The House Committee on Oversight and Government Reform has released a report detailing new data provided by the Joint Committee on Taxation (JCT) that reveals new estimates that in 2020 about 14 million tax filers will claim Obamacare’s health-insurance credit, but only about 2 million of these households will have positive income-tax liability after benefiting from the credit.
The JCT estimates also reveal that Obamacare created a massive new marriage penalty. They estimate that only 14 percent of tax filers who claim the subsidy will be married. About half of the beneficiaries will be single individuals without dependent children. The reason for the marriage penalty is two-fold.

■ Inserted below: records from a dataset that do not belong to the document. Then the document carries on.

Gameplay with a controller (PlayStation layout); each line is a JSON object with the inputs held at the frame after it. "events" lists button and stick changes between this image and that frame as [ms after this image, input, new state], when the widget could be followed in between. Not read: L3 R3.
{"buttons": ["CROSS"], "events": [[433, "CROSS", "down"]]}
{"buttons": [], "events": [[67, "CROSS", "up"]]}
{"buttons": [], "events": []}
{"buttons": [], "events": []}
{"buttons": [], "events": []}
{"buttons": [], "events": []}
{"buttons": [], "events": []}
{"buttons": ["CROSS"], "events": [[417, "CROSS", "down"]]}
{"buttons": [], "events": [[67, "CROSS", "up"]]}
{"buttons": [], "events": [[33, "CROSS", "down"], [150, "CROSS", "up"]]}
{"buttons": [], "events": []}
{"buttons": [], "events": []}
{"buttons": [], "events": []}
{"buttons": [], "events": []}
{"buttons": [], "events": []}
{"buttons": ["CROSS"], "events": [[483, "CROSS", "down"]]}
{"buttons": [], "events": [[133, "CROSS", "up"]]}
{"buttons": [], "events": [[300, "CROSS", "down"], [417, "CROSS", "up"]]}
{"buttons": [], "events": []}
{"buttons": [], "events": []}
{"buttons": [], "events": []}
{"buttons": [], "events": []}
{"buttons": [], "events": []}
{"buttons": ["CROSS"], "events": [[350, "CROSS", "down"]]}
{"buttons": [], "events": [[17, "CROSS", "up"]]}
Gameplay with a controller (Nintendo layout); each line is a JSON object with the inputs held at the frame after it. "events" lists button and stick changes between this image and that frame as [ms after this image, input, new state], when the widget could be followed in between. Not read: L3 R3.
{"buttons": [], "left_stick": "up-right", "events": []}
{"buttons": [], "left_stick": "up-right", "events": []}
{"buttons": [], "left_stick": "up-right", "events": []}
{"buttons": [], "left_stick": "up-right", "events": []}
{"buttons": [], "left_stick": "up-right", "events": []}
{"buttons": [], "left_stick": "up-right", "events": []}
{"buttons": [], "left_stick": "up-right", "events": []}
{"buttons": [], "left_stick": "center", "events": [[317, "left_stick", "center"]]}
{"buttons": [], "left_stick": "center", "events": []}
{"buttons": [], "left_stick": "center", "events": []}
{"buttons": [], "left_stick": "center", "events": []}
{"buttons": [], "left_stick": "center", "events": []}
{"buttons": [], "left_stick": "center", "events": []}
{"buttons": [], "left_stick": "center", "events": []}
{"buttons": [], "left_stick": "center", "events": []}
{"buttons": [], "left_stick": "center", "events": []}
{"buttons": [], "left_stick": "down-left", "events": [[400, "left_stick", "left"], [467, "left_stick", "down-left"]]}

First, the subsidy is linked to 400 percent of the federal poverty level (FPL), which is estimated to be $45,600 for a one-person household and $61,600 for a two-person household in 2014. The result of linking the tax credit to the FPL is that two individuals who make between $61,600 and $91,200 in 2014 will not benefit from the tax credit if they decide to marry, but both individuals can qualify for the tax credit if they remain unmarried or if they decide to divorce.
Second, a recent HHS rule prevents families from accessing the subsidy if either parent has an offer of coverage at work — but in cases where only self-only coverage is offered, the rest of the family cannot claim a subsidy. Essentially, Obamacare treats otherwise identical individuals very differently, depending on the source of their health insurance rather than the quality of it.
The president often talks about the need for tax reform, but his signature legislative accomplishment made the tax code more complex and less fair. A massive expansion of government meant to increase the quality of care and decrease health-care costs has turned into a public-policy nightmare that is falling short of the litany of promises made in order to get it enacted.
It turns out that House Democratic Leader Nancy Pelosi’s (D., Calif.) prophetic words were more accurate than anyone at the time realized — we had to “pass the bill so that you can find out what is in it.”
— Rep. Darrell Issa (R., Calif.) is the chairman of the House Committee on Oversight and Government Reform and represents the 49th Congressional District of California.